START Supplied data

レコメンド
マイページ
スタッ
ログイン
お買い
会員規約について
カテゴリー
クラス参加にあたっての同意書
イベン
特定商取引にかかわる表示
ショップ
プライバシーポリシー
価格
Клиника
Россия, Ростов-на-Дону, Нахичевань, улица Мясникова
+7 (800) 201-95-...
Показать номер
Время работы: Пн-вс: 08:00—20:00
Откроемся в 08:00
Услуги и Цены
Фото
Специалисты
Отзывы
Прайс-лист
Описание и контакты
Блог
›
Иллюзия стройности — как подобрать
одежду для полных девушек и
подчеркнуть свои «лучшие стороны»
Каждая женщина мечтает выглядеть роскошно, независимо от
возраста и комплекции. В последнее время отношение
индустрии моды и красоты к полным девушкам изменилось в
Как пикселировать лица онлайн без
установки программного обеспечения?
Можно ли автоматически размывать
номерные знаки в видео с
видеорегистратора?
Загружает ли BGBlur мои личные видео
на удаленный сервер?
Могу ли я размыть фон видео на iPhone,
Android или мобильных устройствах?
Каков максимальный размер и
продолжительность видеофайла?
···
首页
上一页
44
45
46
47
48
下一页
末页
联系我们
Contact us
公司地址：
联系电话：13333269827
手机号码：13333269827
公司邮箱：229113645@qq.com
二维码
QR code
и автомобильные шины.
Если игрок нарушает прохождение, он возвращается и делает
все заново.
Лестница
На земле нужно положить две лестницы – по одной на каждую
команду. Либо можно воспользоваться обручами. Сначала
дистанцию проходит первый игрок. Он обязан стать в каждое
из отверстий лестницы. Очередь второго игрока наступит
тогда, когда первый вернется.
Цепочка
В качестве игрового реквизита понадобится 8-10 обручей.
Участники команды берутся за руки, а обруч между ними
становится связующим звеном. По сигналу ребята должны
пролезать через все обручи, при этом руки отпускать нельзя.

END Supplied data
START Supplied data

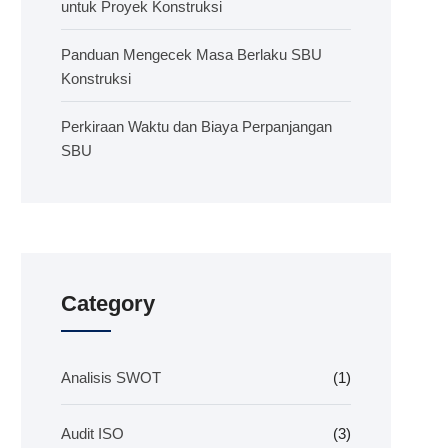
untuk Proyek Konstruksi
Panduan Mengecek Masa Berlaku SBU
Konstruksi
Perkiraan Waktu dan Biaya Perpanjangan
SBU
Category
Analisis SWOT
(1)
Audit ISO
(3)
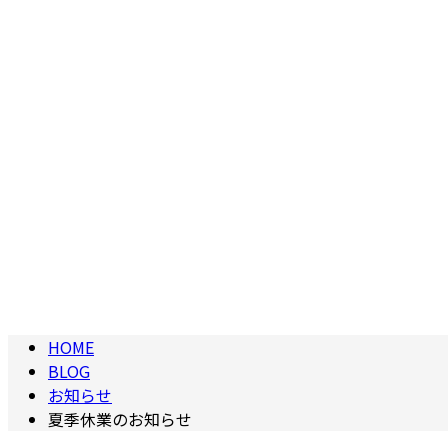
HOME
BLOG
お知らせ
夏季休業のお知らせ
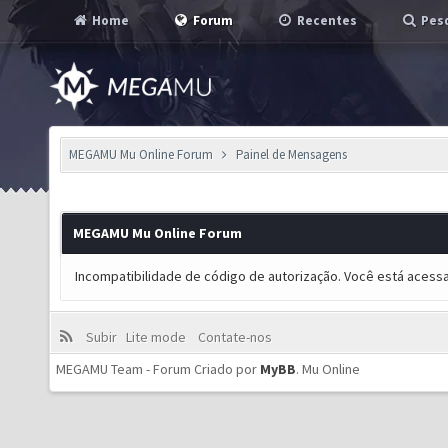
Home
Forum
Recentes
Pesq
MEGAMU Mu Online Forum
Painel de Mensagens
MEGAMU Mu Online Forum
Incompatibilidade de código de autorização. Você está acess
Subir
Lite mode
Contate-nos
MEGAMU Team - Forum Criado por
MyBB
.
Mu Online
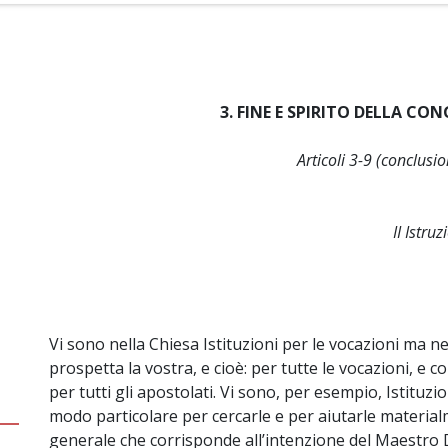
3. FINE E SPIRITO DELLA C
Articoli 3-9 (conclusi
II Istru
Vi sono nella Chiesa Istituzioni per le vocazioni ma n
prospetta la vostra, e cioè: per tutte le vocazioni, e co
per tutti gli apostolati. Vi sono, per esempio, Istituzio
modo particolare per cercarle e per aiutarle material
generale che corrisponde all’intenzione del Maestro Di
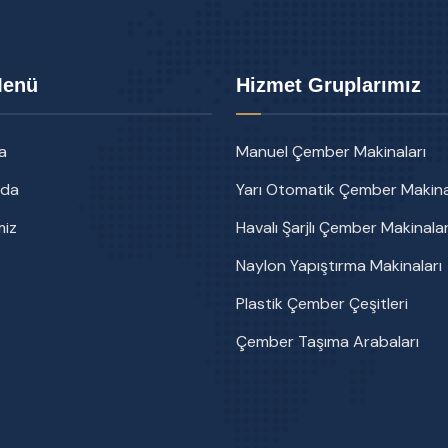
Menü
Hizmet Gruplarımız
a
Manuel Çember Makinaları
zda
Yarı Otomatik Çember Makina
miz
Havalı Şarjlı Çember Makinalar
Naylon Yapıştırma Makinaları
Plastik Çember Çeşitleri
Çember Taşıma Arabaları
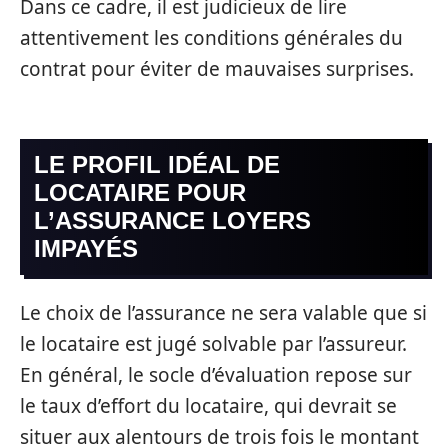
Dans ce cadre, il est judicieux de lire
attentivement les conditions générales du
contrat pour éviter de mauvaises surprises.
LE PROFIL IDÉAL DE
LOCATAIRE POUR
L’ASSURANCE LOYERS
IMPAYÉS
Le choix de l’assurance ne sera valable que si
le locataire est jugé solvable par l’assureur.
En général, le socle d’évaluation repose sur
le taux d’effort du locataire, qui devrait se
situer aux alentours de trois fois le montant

END Supplied data
START Supplied data

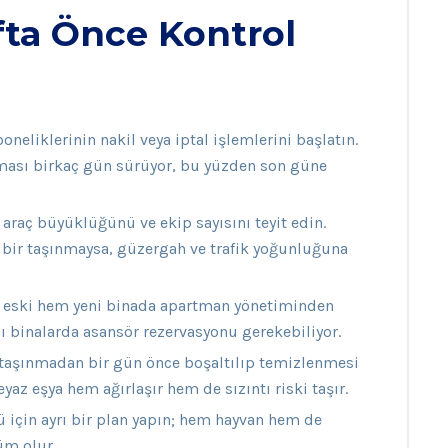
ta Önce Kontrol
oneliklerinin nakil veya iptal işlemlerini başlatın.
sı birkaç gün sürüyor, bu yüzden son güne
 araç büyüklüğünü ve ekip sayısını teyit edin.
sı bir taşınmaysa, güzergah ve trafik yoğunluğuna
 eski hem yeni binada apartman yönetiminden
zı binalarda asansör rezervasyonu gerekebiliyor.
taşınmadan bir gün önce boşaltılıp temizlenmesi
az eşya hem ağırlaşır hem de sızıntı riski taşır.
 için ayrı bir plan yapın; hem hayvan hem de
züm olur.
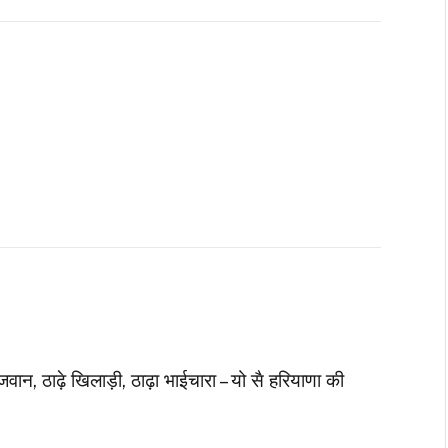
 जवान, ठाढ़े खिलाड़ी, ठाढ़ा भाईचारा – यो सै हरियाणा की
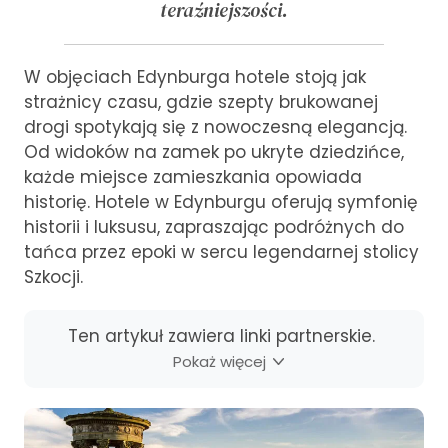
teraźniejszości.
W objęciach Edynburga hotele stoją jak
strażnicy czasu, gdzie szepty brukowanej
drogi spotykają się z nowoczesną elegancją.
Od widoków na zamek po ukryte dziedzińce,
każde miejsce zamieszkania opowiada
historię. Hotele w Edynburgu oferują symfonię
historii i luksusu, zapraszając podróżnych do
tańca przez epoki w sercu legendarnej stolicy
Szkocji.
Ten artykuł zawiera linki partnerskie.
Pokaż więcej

END Supplied data

**Directions for this task**
Only the lines above starting with the one with "Услуги и Цены" and going through the one with "дистанцию проходит первый" are to be copied, word for word and with both ends kept.

**Answer to the exercise**
Услуги и Цены
Фото
Специалисты
Отзывы
Прайс-лист
Описание и контакты
Блог
›
Иллюзия стройности — как подобрать
одежду для полных девушек и
подчеркнуть свои «лучшие стороны»
Каждая женщина мечтает выглядеть роскошно, независимо от
возраста и комплекции. В последнее время отношение
индустрии моды и красоты к полным девушкам изменилось в
Как пикселировать лица онлайн без
установки программного обеспечения?
Можно ли автоматически размывать
номерные знаки в видео с
видеорегистратора?
Загружает ли BGBlur мои личные видео
на удаленный сервер?
Могу ли я размыть фон видео на iPhone,
Android или мобильных устройствах?
Каков максимальный размер и
продолжительность видеофайла?
···
首页
上一页
44
45
46
47
48
下一页
末页
联系我们
Contact us
公司地址：
联系电话：13333269827
手机号码：13333269827
公司邮箱：229113645@qq.com
二维码
QR code
и автомобильные шины.
Если игрок нарушает прохождение, он возвращается и делает
все заново.
Лестница
На земле нужно положить две лестницы – по одной на каждую
команду. Либо можно воспользоваться обручами. Сначала
дистанцию проходит первый игрок. Он обязан стать в каждое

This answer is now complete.